• _Document extract_:
● ● ● ● ●
I’m not a fan of ToC even if a page will have 5-6 headings 2nd level with subheadings. As long as the section text contains only a few meaningful paragraphs, I do not have difficulty navigating or searching for content. That’s why my personal preferences do not add (or even generate) ToC.

1 Like

The use cases are quite obvious and they’re valid IMO. They’re listed in Loading... (consistency between location of TOCs in pages, not having to manually add a TOC macro on all pages).

The question I was asking was more whether we want to provide this feature or not by default in XS. Because each feature has a cost: implementation, documentation, maintenance, more complex software and thus reduced usability. For me the cons outweight the pros, to have it in XWiki/XS.

Said differently, this thread is about adding an ADR to decide that we don’t want to implement Auto TOC (ofc we can always change our mind in the future by creating a superseding ADR ;)).
● ● ● ● ●
• _Records shown_:
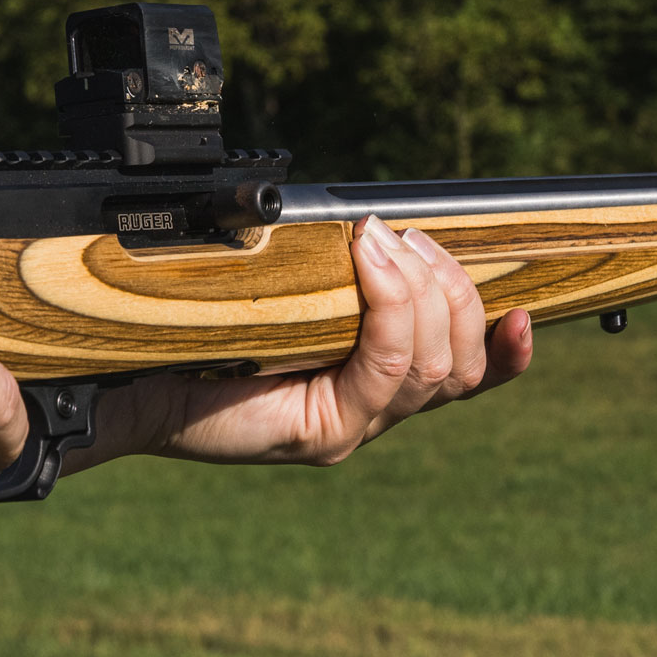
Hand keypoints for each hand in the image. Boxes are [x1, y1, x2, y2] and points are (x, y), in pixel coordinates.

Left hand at [70, 216, 534, 469]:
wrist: (131, 382)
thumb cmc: (197, 335)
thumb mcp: (283, 298)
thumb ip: (336, 280)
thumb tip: (377, 225)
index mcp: (370, 384)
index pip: (467, 376)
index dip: (506, 349)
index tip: (526, 310)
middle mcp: (370, 413)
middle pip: (460, 362)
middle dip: (453, 290)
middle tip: (406, 237)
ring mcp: (350, 426)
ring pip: (432, 365)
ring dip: (421, 289)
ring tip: (385, 240)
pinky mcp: (322, 431)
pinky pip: (384, 370)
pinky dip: (391, 308)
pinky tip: (377, 263)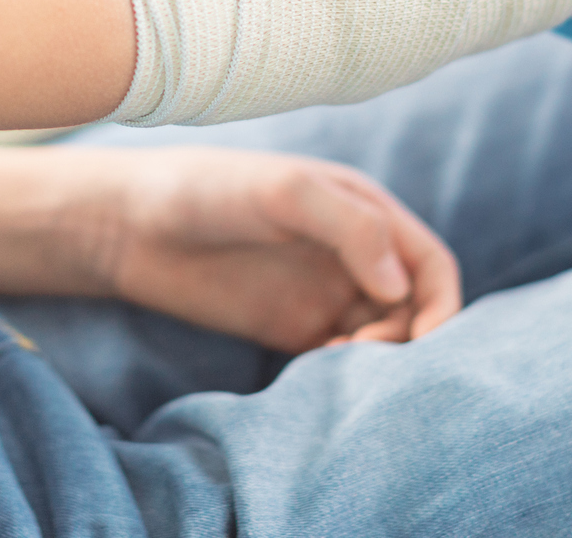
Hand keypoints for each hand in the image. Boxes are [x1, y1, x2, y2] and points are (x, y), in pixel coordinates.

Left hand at [83, 146, 461, 352]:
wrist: (130, 224)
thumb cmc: (207, 190)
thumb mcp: (284, 192)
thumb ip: (350, 228)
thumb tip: (400, 289)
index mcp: (364, 211)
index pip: (431, 265)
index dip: (441, 306)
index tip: (422, 343)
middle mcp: (353, 255)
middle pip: (415, 311)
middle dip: (409, 343)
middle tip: (364, 358)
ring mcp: (324, 295)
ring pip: (383, 340)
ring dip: (377, 364)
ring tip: (336, 370)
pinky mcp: (292, 330)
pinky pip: (340, 361)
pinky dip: (344, 377)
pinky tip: (317, 381)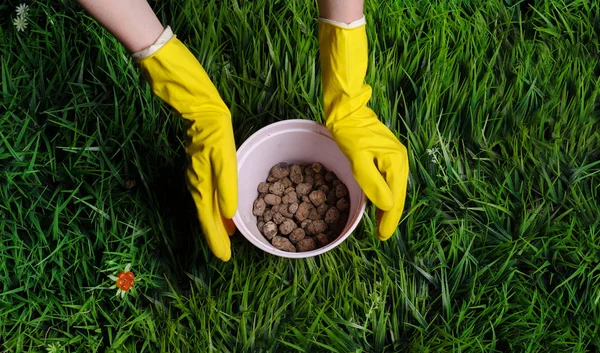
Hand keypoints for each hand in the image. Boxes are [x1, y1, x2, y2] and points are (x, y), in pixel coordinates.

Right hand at [136, 32, 237, 260]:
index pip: (210, 222)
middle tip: (226, 254)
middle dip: (217, 238)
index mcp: (203, 187)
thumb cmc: (214, 132)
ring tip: (229, 238)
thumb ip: (226, 187)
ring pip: (209, 210)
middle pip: (208, 220)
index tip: (225, 258)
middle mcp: (198, 187)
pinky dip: (217, 209)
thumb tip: (231, 214)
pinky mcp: (202, 171)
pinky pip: (210, 198)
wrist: (200, 110)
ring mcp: (199, 179)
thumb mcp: (223, 159)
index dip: (217, 241)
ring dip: (217, 225)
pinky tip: (226, 211)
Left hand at [318, 19, 408, 238]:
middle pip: (398, 194)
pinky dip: (384, 193)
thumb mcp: (359, 160)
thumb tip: (388, 206)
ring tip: (380, 223)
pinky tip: (378, 201)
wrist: (347, 110)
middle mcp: (400, 160)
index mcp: (396, 163)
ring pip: (394, 188)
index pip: (396, 198)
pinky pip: (388, 180)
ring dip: (388, 206)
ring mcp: (394, 157)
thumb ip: (373, 183)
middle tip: (382, 234)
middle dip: (390, 215)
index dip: (389, 219)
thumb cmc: (350, 133)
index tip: (383, 236)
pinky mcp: (386, 154)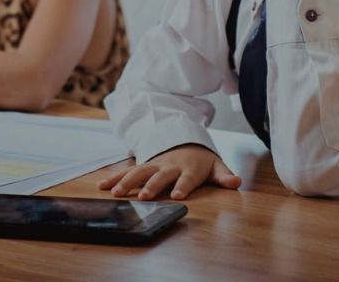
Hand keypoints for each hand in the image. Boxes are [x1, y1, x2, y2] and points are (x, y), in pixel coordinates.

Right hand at [97, 144, 241, 200]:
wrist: (186, 142)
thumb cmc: (202, 160)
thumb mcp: (216, 167)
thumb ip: (225, 176)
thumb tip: (237, 182)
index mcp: (188, 168)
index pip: (186, 178)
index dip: (182, 186)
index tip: (177, 196)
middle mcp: (169, 166)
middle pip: (159, 176)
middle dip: (152, 185)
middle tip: (145, 196)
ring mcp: (154, 165)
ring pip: (139, 172)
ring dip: (128, 182)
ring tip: (117, 193)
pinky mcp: (143, 166)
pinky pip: (127, 171)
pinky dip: (114, 178)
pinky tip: (101, 186)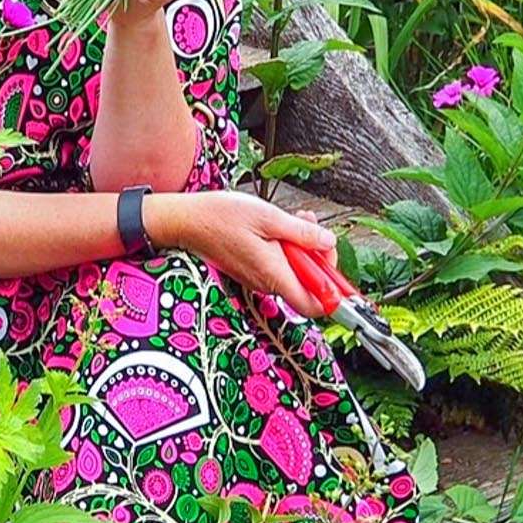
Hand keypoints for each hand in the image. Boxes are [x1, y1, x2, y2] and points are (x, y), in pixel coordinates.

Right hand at [145, 191, 338, 319]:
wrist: (186, 221)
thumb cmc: (220, 217)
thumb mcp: (268, 217)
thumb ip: (302, 233)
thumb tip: (328, 243)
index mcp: (274, 274)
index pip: (315, 305)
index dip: (333, 293)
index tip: (336, 268)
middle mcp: (267, 283)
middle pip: (309, 286)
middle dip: (319, 257)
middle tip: (313, 228)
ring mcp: (259, 278)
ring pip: (295, 272)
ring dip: (303, 247)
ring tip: (295, 220)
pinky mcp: (252, 270)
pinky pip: (280, 265)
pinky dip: (287, 247)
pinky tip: (279, 226)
● ● ● ● ●
• _What this exercise asks_:
a – In the table-of-contents discussion, what is the thread said to be about adding?
b – List every cost that the table-of-contents discussion says each feature carries.
c – For each statement, say whether it agrees with the table-of-contents discussion: (i) The first writer adds a ToC when a page has 5-6 second-level headings. (ii) The second writer regards the use cases as valid. (iii) A decision against Auto TOC could not be changed later.

• _Your responses_:
a – An ADR deciding that Auto TOC will not be implemented.

b – Implementation, documentation, maintenance, more complex software, and reduced usability.

c –
(i) No: "I’m not a fan of ToC even if a page will have 5-6 headings 2nd level with subheadings."
(ii) Yes: "The use cases are quite obvious and they’re valid IMO."
(iii) No: "we can always change our mind in the future by creating a superseding ADR"